**Dataset records**:

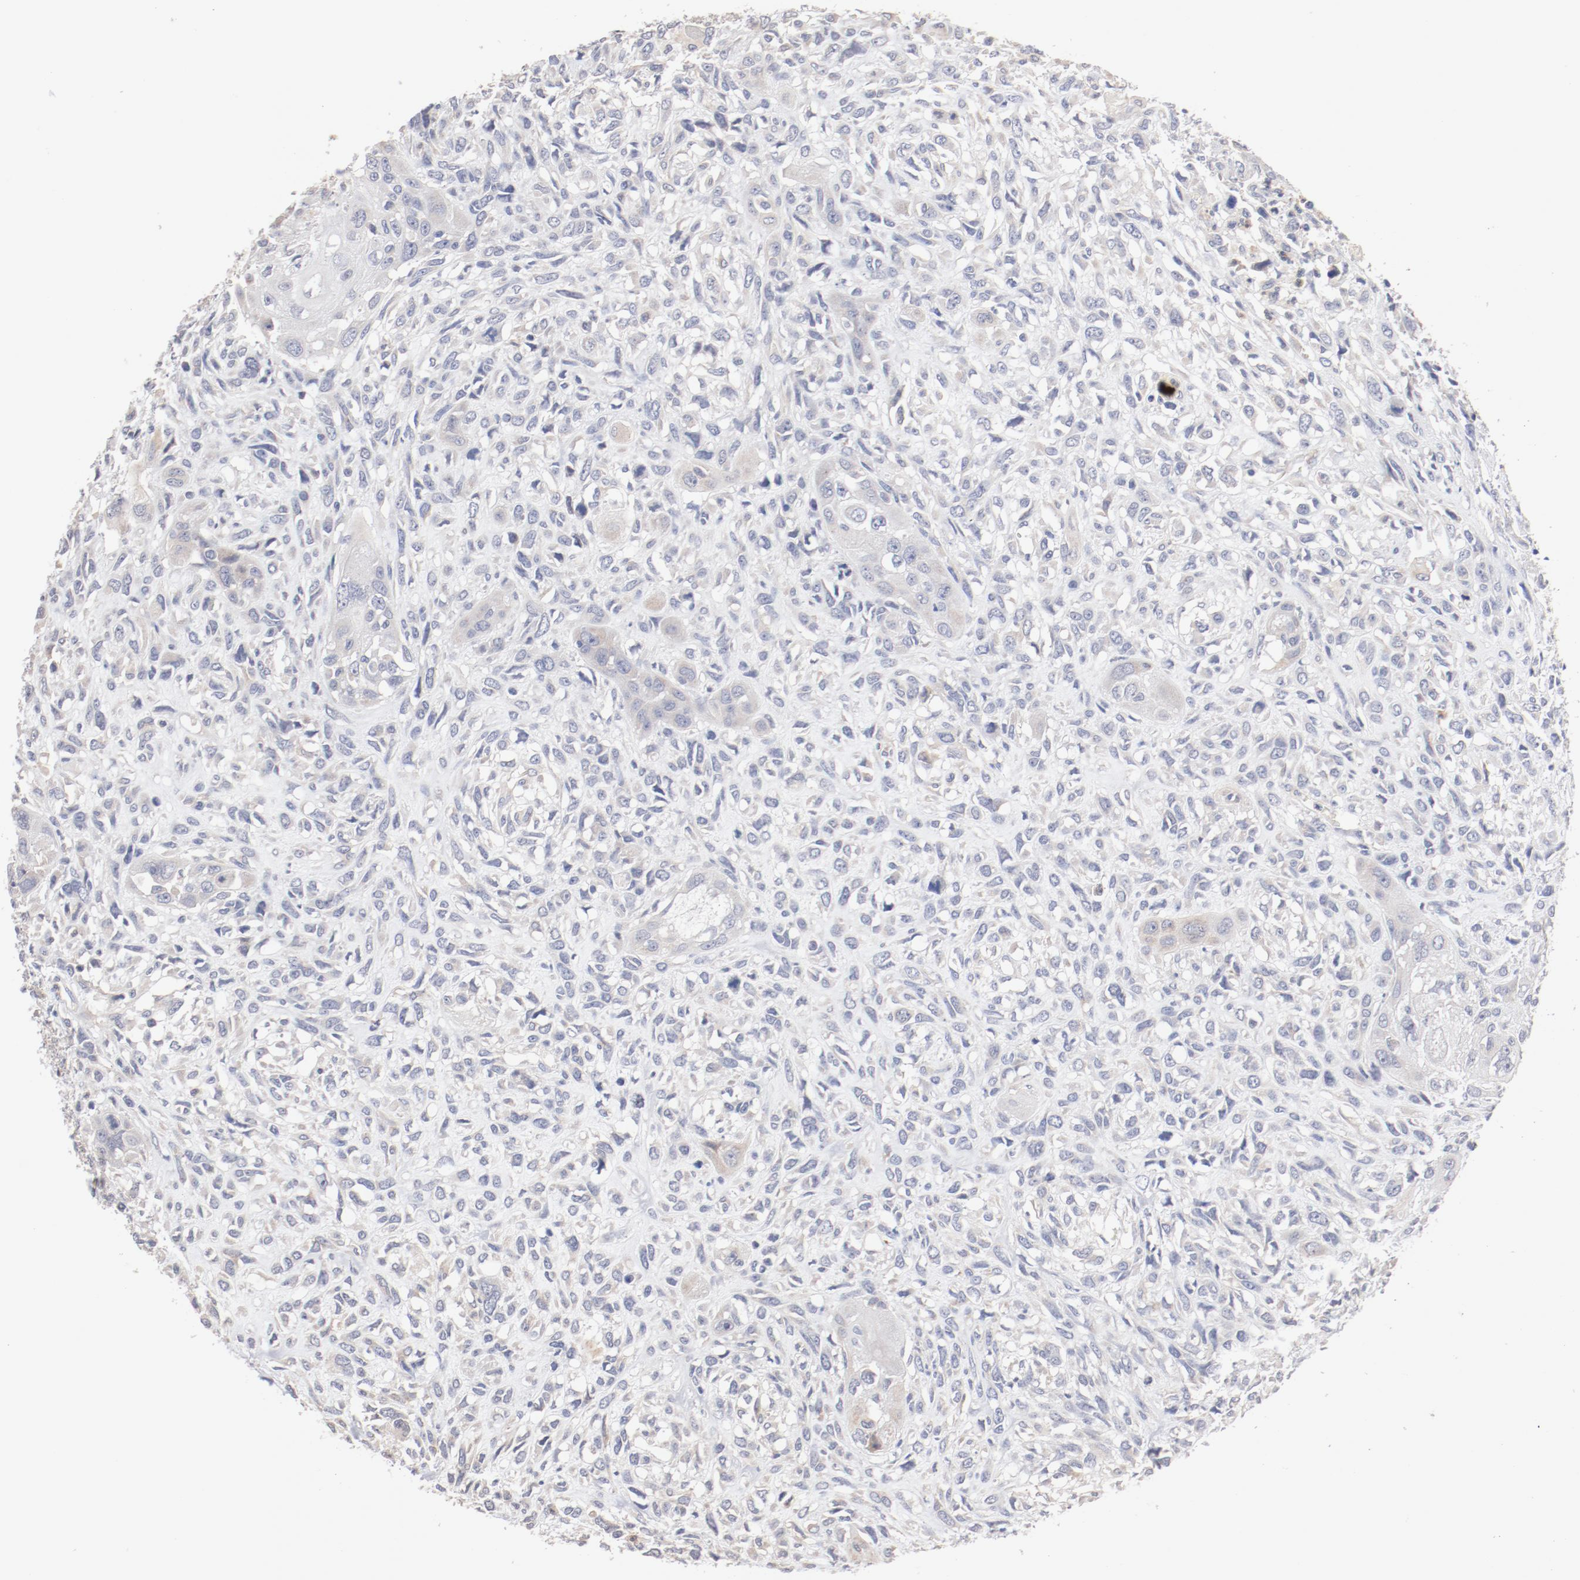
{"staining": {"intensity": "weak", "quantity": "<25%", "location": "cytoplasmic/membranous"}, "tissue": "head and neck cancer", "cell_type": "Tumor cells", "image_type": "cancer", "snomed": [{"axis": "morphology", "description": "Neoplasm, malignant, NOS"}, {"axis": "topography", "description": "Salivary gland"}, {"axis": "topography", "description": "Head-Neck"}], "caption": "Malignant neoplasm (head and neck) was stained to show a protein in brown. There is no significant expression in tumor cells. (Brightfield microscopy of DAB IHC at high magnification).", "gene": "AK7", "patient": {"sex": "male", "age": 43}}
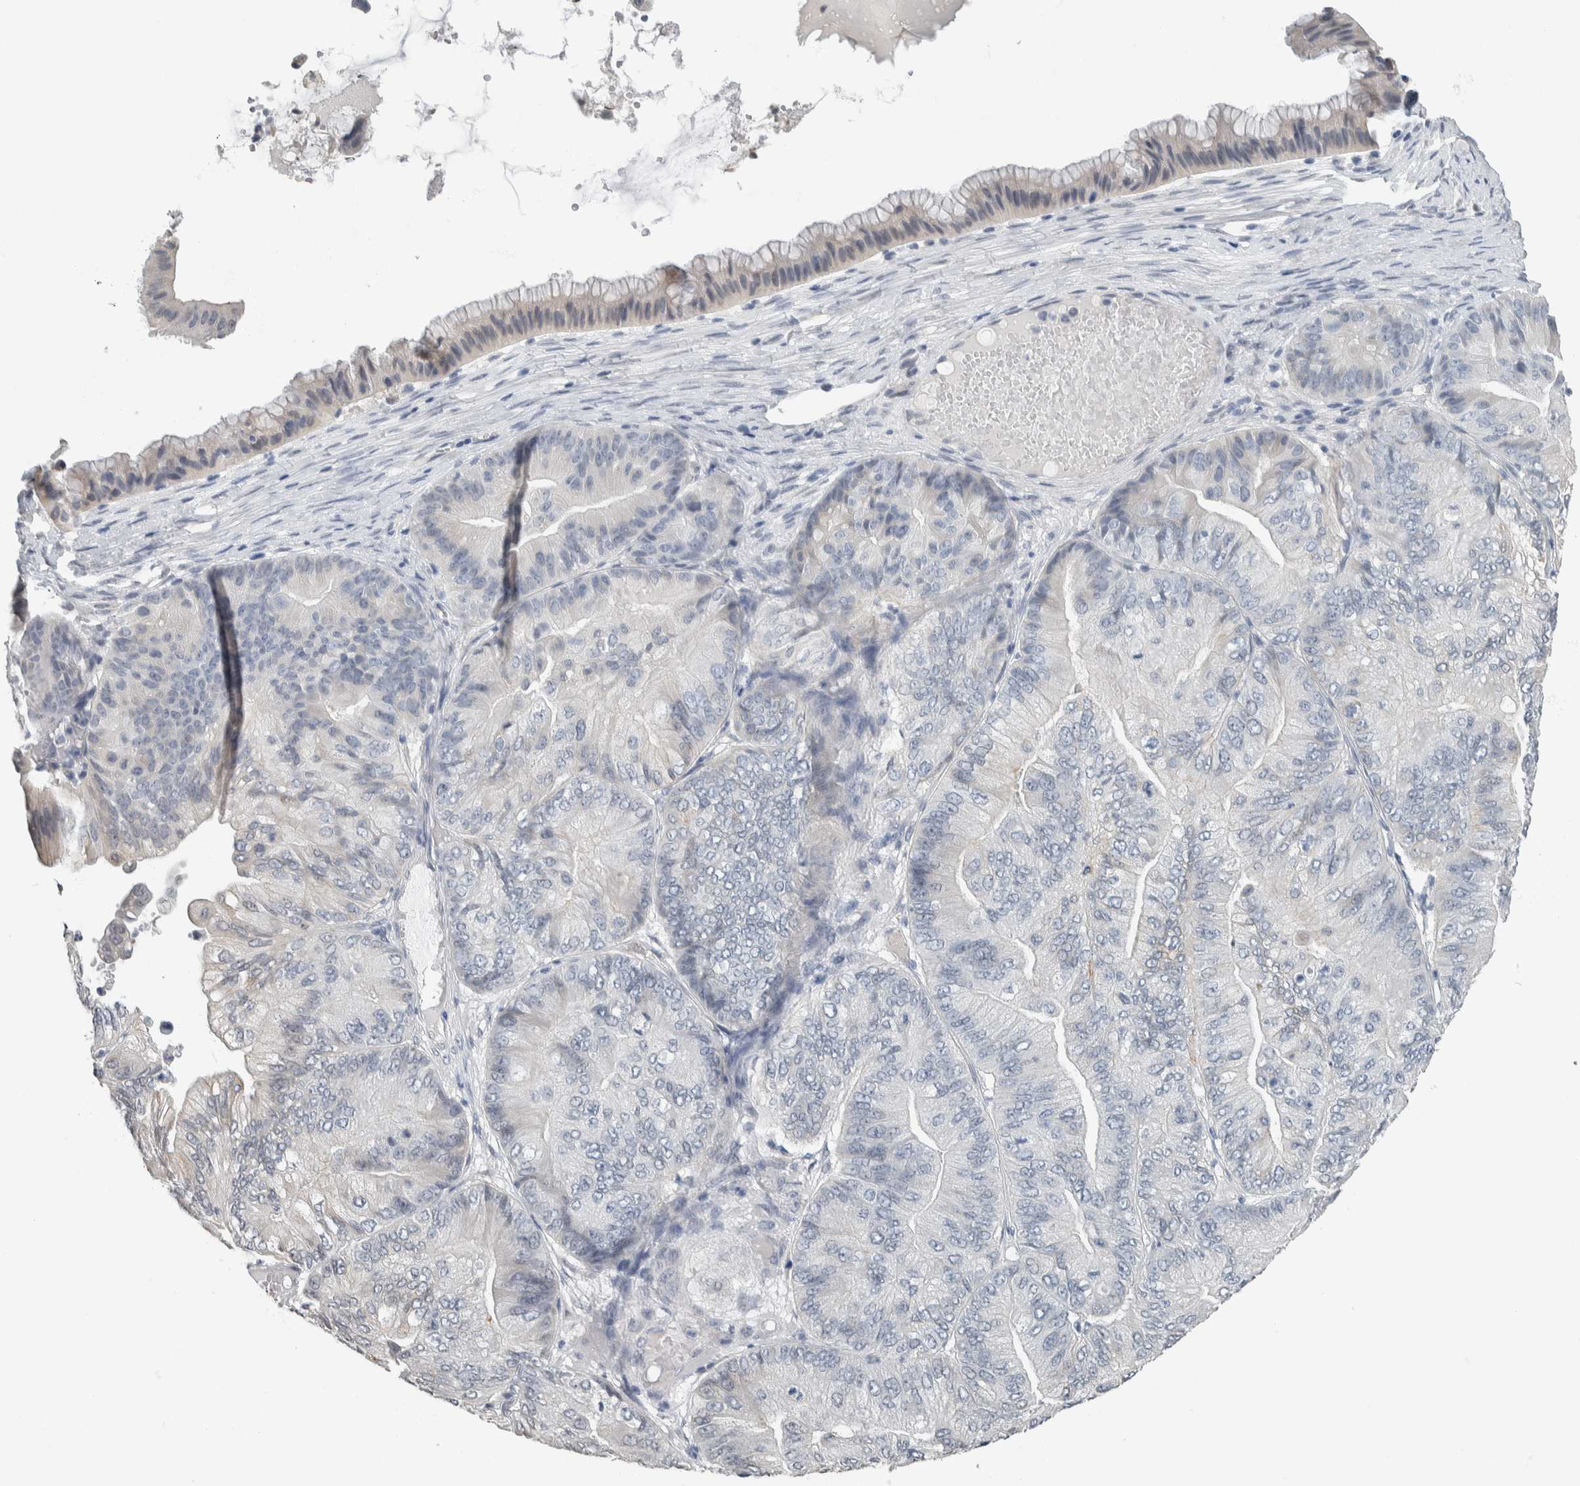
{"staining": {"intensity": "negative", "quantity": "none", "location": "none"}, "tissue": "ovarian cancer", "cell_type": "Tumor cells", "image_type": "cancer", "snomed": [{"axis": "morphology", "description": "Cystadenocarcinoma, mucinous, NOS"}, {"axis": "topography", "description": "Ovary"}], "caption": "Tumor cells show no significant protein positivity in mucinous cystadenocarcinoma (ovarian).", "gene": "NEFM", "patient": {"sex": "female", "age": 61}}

==

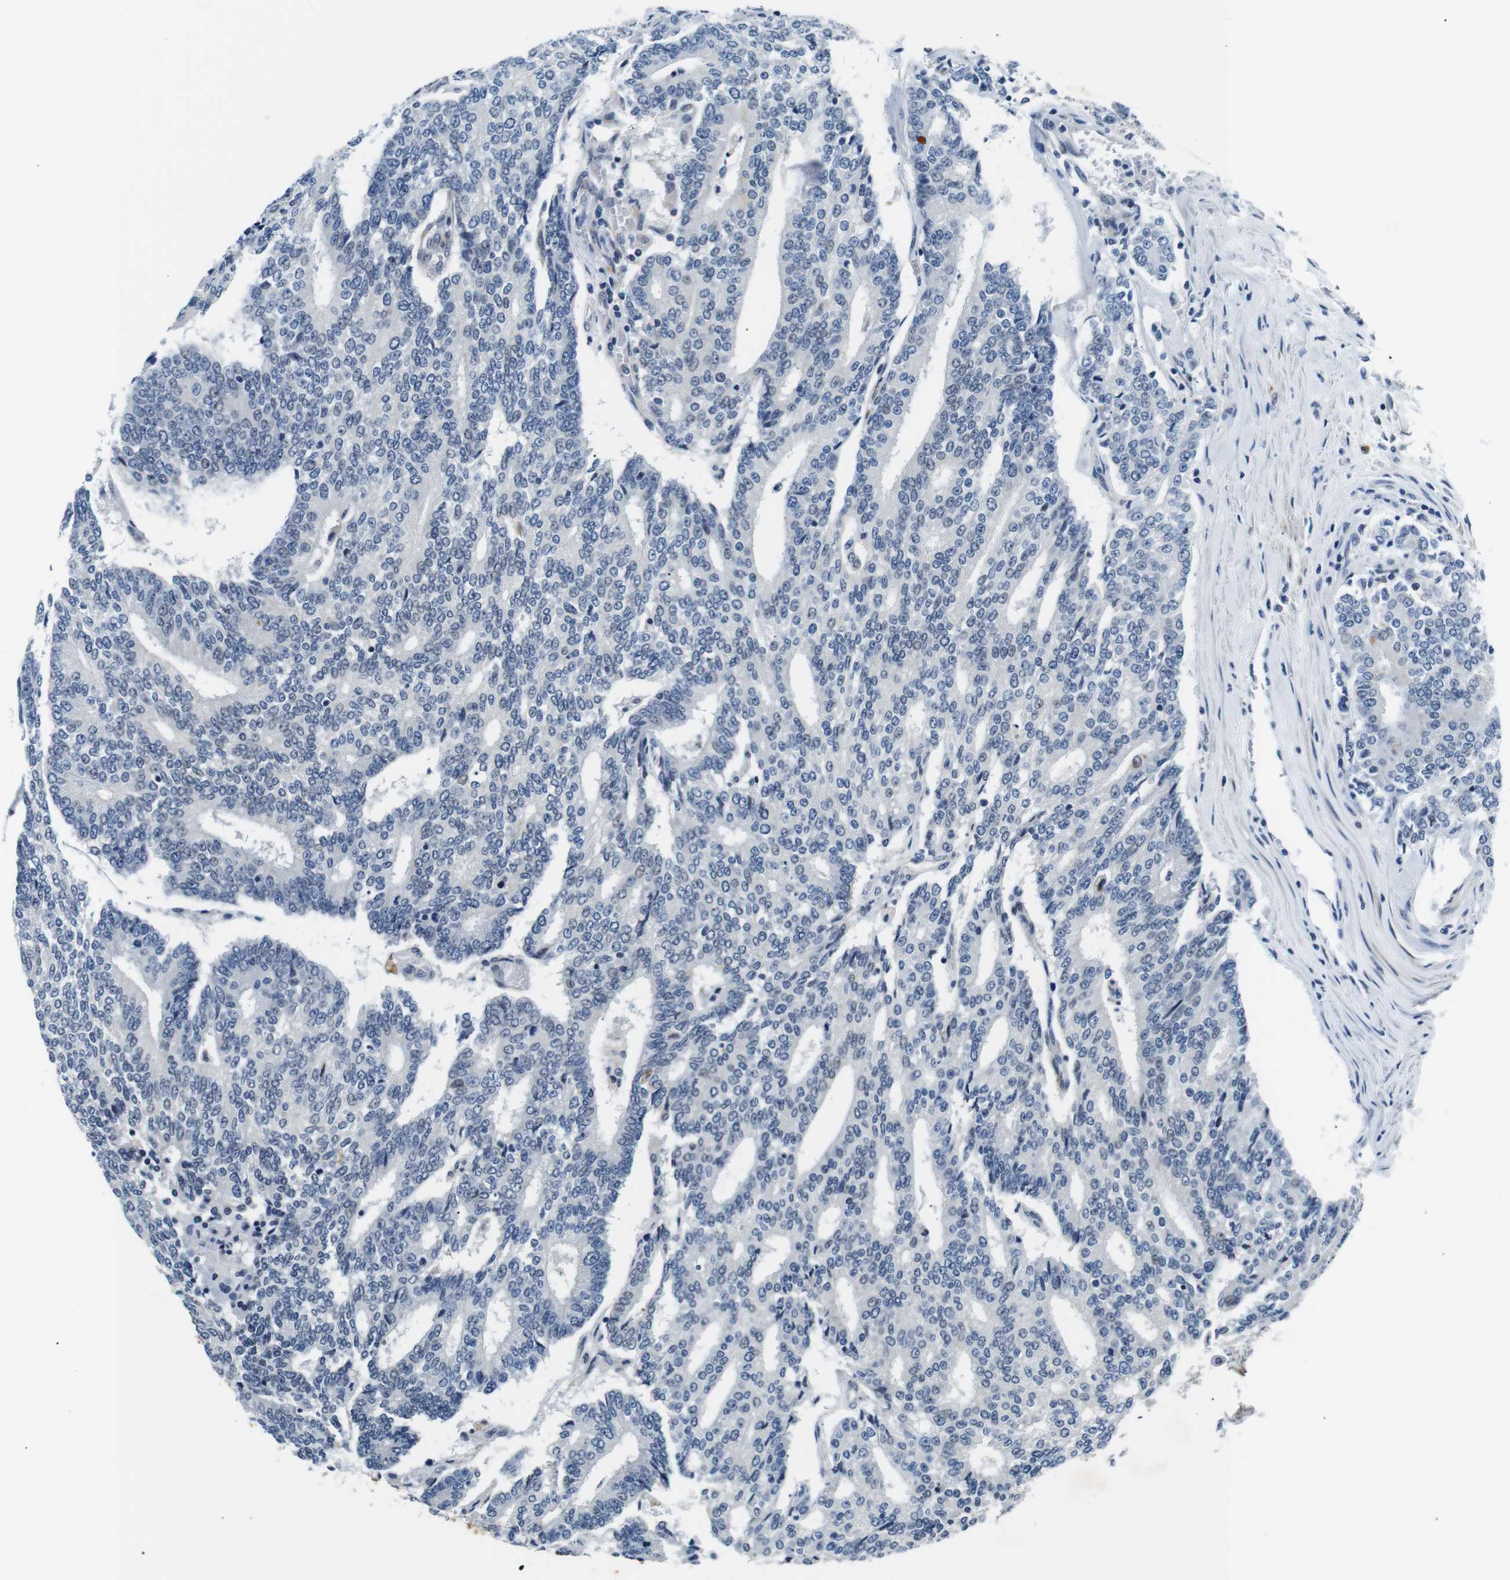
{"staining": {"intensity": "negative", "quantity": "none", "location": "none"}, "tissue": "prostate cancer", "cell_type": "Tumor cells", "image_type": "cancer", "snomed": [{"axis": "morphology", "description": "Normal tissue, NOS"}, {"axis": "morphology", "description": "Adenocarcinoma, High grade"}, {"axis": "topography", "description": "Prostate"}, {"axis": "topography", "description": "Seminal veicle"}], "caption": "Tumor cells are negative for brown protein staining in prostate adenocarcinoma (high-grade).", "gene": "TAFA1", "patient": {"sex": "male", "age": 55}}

**Your objective**: Print, word for word, the lines above that run from the line containing "neoplasm (head and" to the line containing "cells show no", both included. Keep the pictures out.

**Problem solution**:
{"staining": {"intensity": "weak", "quantity": "<25%", "location": "cytoplasmic/membranous"}, "tissue": "head and neck cancer", "cell_type": "Tumor cells", "image_type": "cancer", "snomed": [{"axis": "morphology", "description": "Neoplasm, malignant, NOS"}, {"axis": "topography", "description": "Salivary gland"}, {"axis": "topography", "description": "Head-Neck"}], "caption": "Malignant neoplasm (head and neck) was stained to show a protein in brown. There is no significant expression in tumor cells. (Brightfield microscopy of DAB IHC at high magnification).", "gene": "AK7", "patient": {"sex": "male", "age": 43}}
{"staining": {"intensity": "negative", "quantity": "none", "location": "none"}, "tissue": "ovarian cancer", "cell_type": "Tumor cells", "image_type": "cancer", "snomed": [{"axis": "morphology", "description": "Cystadenocarcinoma, mucinous, NOS"}, {"axis": "topography", "description": "Ovary"}], "caption": "Tumor cells show no significant protein positivity in mucinous cystadenocarcinoma (ovarian).", "gene": "NEFM", "patient": {"sex": "female", "age": 61}}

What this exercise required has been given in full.